Everything persists in a per-project SQLite database at .megamemory/knowledge.db.


Installation

npm install -g megamemory

[!NOTE] Requires Node.js >= 18. The embedding model (~23MB) downloads automatically on first use.

Quick Start

With opencode

megamemory init

One command configures everything:

  • MCP server in ~/.config/opencode/opencode.json
  • Workflow instructions in ~/.config/opencode/AGENTS.md
  • Skill tool plugin at ~/.config/opencode/tool/megamemory.ts
  • Bootstrap command /user:bootstrap-memory for initial graph population
  • Save command /user:save-memory to persist session knowledge

Restart opencode after running init.

With other MCP clients

Add megamemory as a stdio MCP server. The command is just megamemory (no arguments). It reads/writes .megamemory/knowledge.db relative to the working directory, or set MEGAMEMORY_DB_PATH to override.

{
  "megamemory": {
    "type": "local",
    "command": ["megamemory"],
    "enabled": true
  }
}

MCP Tools

| Tool | Description | |------|-------------| | understand | Semantic search over the knowledge graph. Returns matched concepts with children, edges, and parent context. | | create_concept | Add a new concept with optional edges and file references. | | update_concept | Update fields on an existing concept. Regenerates embeddings automatically. | | link | Create a typed relationship between two concepts. | | remove_concept | Soft-delete a concept with a reason. History preserved. | | list_roots | List all top-level concepts with direct children. | | list_conflicts | List unresolved merge conflicts grouped by merge group. | | resolve_conflict | Resolve a merge conflict by providing verified, correct content based on the current codebase. |

Concept kinds: feature · module · pattern · config · decision · component

Relationship types: connects_to · depends_on · implements · calls · configured_by


Web Explorer

Visualize the knowledge graph in your browser:

megamemory serve
  • Nodes colored by kind, sized by edge count
  • Dashed edges for parent-child, solid for relationships
  • Click-to-inspect detail panel with summary, files, and edges
  • Search with highlight/dim filtering
  • Interactive port selection if default (4321) is taken
megamemory serve --port 8080   # custom port

CLI

| Command | Description | |---------|-------------| | megamemory | Start the MCP stdio server | | megamemory init | Configure opencode integration | | megamemory serve | Launch the web graph explorer | | megamemory merge | Merge two knowledge.db files | | megamemory conflicts | List unresolved merge conflicts | | megamemory resolve | Resolve a merge conflict | | megamemory --help | Show help | | megamemory --version | Show version |


Merging Knowledge Graphs

When multiple git branches diverge, each may modify .megamemory/knowledge.db independently. Since SQLite files can't be auto-merged by git, megamemory provides a dedicated merge system.

Merge two databases

megamemory merge main.db feature.db --into merged.db

The merge compares concepts by ID. Identical concepts are deduplicated. Concepts with the same ID but different content are flagged as conflicts — both versions are kept with ::left/::right suffixed IDs and a shared merge group UUID. Use --left-label and --right-label to tag versions with branch names instead of the defaults.

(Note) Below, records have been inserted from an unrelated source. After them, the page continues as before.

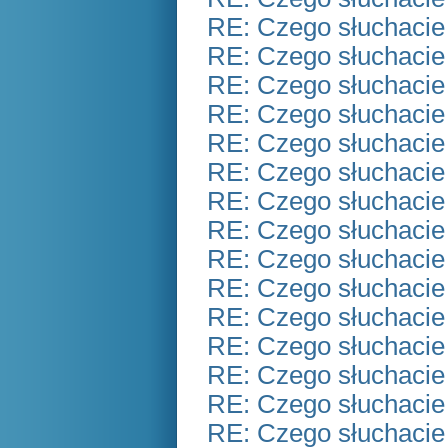
RE: Czego słuchacie
RE: Czego słuchacie
RE: Czego słuchacie
RE: Czego słuchacie
RE: Czego słuchacie
RE: Czego słuchacie
RE: Czego słuchacie
RE: Czego słuchacie
RE: Czego słuchacie
RE: Czego słuchacie
RE: Czego słuchacie
RE: Czego słuchacie
RE: Czego słuchacie
RE: Czego słuchacie
RE: Czego słuchacie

megamemory merge main.db feature.db --into merged.db --left-label main --right-label feature-xyz

View conflicts

megamemory conflicts            # human-readable summary
megamemory conflicts --json     # machine-readable output
megamemory conflicts --db path  # specify database path

Resolve conflicts manually

megamemory resolve <merge-group-uuid> --keep left    # keep the left version
megamemory resolve <merge-group-uuid> --keep right   # keep the right version
megamemory resolve <merge-group-uuid> --keep both    # keep both as separate concepts

AI-assisted resolution

When an AI agent runs /merge, it:

  1. Calls list_conflicts to get all unresolved conflict groups
  2. For each conflict, reads both versions and the actual source files referenced in file_refs
  3. Verifies what the code actually does now and writes the correct resolved content
  4. Calls resolve_conflict with resolved: {summary, why?, file_refs?} and a reason explaining what was verified

The agent does NOT just pick a side — it reads the code and writes the truth. The resolved object provides the correct summary, rationale, and file references based on the current codebase state.


How It Works

src/
  index.ts       CLI entry + MCP server (8 tools)
  tools.ts       Tool handlers (understand, create, update, link, remove, list_conflicts, resolve_conflict)
  db.ts          SQLite persistence (libsql, WAL mode, schema v2)
  embeddings.ts  In-process embeddings (all-MiniLM-L6-v2, 384 dims)
  merge.ts       Two-way merge engine for knowledge.db files
  merge-cli.ts   CLI handlers for merge, conflicts, resolve commands
  types.ts       TypeScript types
  cli-utils.ts   Colored output + interactive prompts
  init.ts        opencode setup wizard
  web.ts         HTTP server for graph explorer
plugin/
  megamemory.ts  Opencode skill tool plugin
commands/
  bootstrap-memory.md  /user command for initial population
  save-memory.md       /user command to save session knowledge
web/
  index.html     Single-file graph visualization (Cytoscape.js)
  • Embeddings — In-process via Xenova/all-MiniLM-L6-v2 (ONNX, quantized). No API keys. No network calls after first model download.
  • Storage — SQLite with WAL mode, soft-delete with history, schema migrations (currently v2).
  • Search — Brute-force cosine similarity over all node embeddings. Fast enough for knowledge graphs with <10k nodes.
  • Merge — Two-way merge with conflict detection. Concepts compared by ID; conflicts get suffixed IDs and shared merge group UUIDs. AI-assisted resolution via MCP tools.